Guinée/Liberté de la presse : le syndicat de la presse organise un sit-in devant la HAC le lundi 26 août prochain

Le Syndicat de la presse privée de Guinée condamne fermement les agissements de la justice  contre les deux journalistes du groupe de presse Lynx-Lance. Le SPPG hausse le ton et appelle à l’union sacrée de la presse face à la tentative d’intimidation et de musèlement, lancée par le pouvoir d’Alpha Condé contre les hommes de médias.

C’est dans ce cadre que le bureau exécutif du syndicat des professionnels de la presse privée de Guinée a tenu une réunion d’urgence mardi 20 août à la bourse du travail.  Au cours de la rencontre, plusieurs décisions ont été prises face aux multiples violations des droits des journalistes de la presse privée, enregistrées ces derniers temps en Guinée. 

Il s’agit entre autres : La tenue d’une conférence de presse le vendredi 23 aout prochain à la maison de la presse de Kipé, L’organisation d’un sit-in devant la haute autorité de la communication (HAC), le lundi 26 août de 10h à midi.

Fustigeant la chasse aux sorcières dont sont victimes les hommes de médias, le secrétaire général du syndicat de la presse privée de Guinée (SPPG), déclare : « Pourquoi on convoque les journalistes à la DPJ, étant donné que nous avons l’institution qui est la HAC, qui a même en son sein une commission discipline qui peut même suspendre une émission, retirer la carte professionnelle si toutefois le journaliste est fautif ? Je voudrais quand-même que les gens cessent, parce qu’on est obligé de travailler, de donner la parole à tout le monde et aussi d’enquêter surtout s’il s’agit d’une gestion publique.
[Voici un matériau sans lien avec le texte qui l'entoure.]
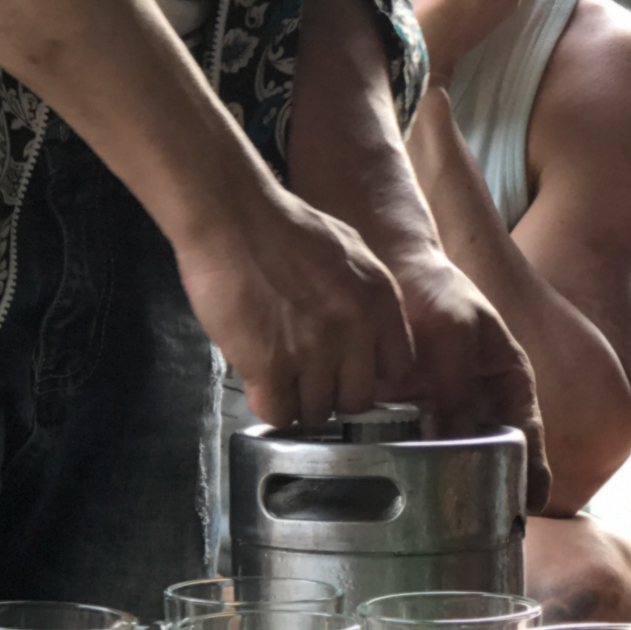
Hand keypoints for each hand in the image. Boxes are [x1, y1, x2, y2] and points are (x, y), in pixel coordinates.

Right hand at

Donc, je suis vraiment désolé qu’on continue de faire défiler des journalistes à la DPJ » a déploré Camarade Sidy Diallo..

Ce sit-in, selon le secrétaire général du SPPG, « est une manière d’interpeller la Hac à prendre ses responsabilités. Mais faire comprendre à l’opinion le danger qui mine la vie des hommes de médias en Guinée. Donc nous invitons les hommes de médias à l’union sacrée face à la menace qui pèse sur la liberté de la presse».

A travers donc ce sit-in, l’occasion sera mise à profit pour demander aux commissaires de la HAC, d’user de leurs pouvoirs pour rappeler à toutes les personnes physiques ou morales, ayant des problèmes avec les hommes de médias dans l’exercice de leur profession, de se référer à la haute autorité de la communication, à défaut, de respecter la loi L002 portant liberté de la presse.

Sur ce, une lettre d’information a été déjà adressée ce mardi à la mairie de Kaloum.